Interpret the membership pattern: “Class : School : Student”. Choose the option that best mirrors “member(s)/subgroup : larger group : member(s)”.

Difficulty: Medium

Correct Answer: Sister : Family : Brother

Explanation:

Introduction / Context:Relational analogies can represent hierarchical membership. A “class” is a defined subgroup within a “school”, and a “student” is a member of the school community. We want a triad that similarly presents “member(s)/subgroup : larger collective : member(s)”. The best human-social parallel is “Sister : Family : Brother”.

Given Data / Assumptions:We treat both “class” and “student” as members within the school structure, one collective (class) and one individual (student).

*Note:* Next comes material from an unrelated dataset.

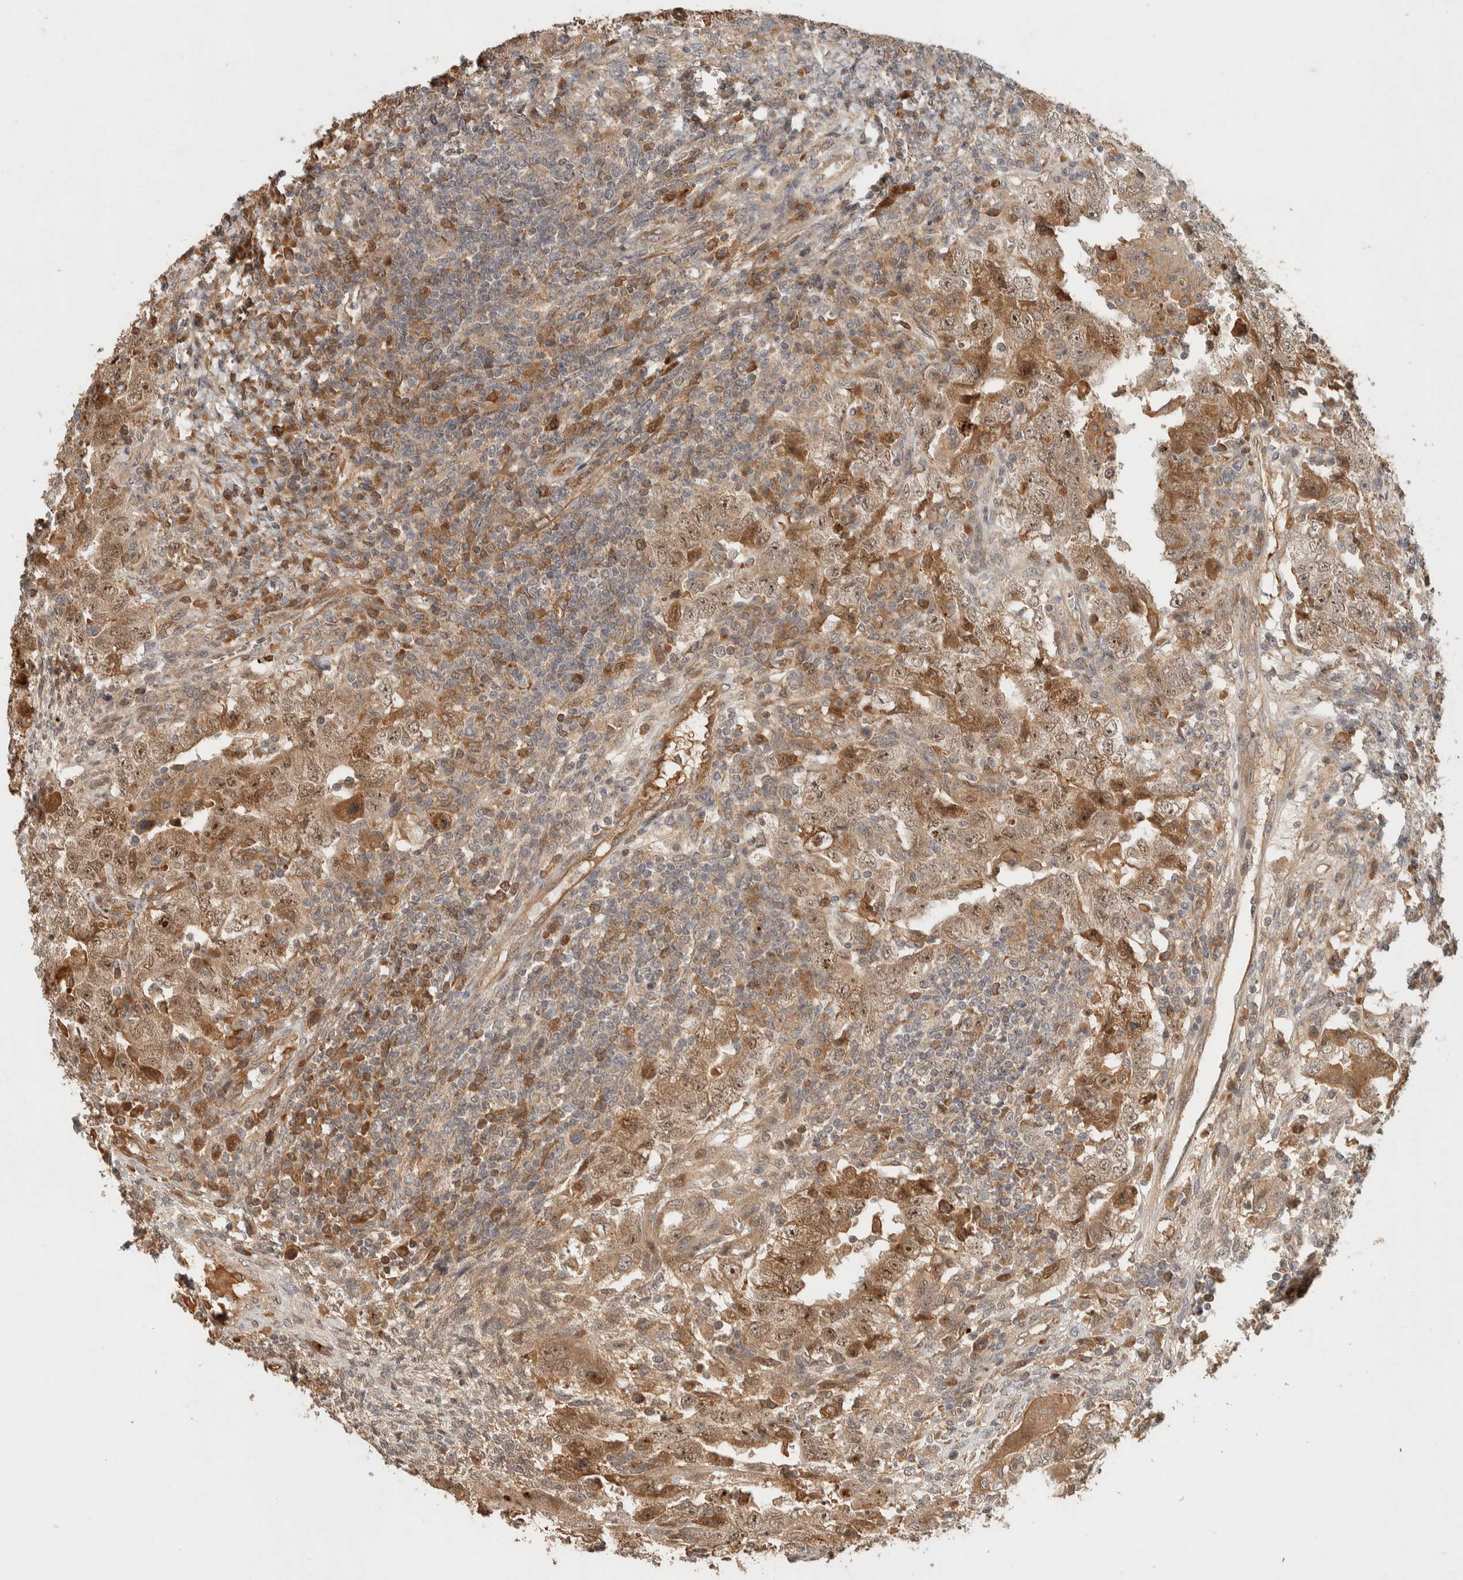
{"staining": {"intensity": "moderate", "quantity": ">75%", "location": "cytoplasmic/membranous,nuclear"}, "tissue": "testis cancer", "cell_type": "Tumor cells", "image_type": "cancer", "snomed": [{"axis": "morphology", "description": "Carcinoma, Embryonal, NOS"}, {"axis": "topography", "description": "Testis"}], "caption": "Immunohistochemistry micrograph of embryonal carcinoma (testis) stained for a protein (brown), which displays medium levels of moderate cytoplasmic/membranous and nuclear positivity in about >75% of tumor cells.", "gene": "ZBTB2", "patient": {"sex": "male", "age": 26}}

Concept / Approach:Prefer a triad where the middle is the higher-level collective and the flankers are elements within it. “Sister : Family : Brother” fits perfectly: family is the collective; sister and brother are members. The structural mapping matches the school case closely in terms of membership logic.

Step-by-Step Solution:

1) Abstract the pattern to membership within a collective. 2) Test alternatives for the same role structure. 3) Select the one that preserves “member(s) ↔ collective” on both sides.

Verification / Alternative check:“Hand : Body : Finger” is anatomical part–whole; not a social membership relation. “Leaf : Tree : Root” is also part–whole, not member–group. The ball/bat/pitch set mixes unrelated game elements without a clear collective membership structure.

Why Other Options Are Wrong:They express part–whole or mixed relations rather than membership in a collective.

Common Pitfalls:Confusing anatomical part–whole with social membership hierarchies.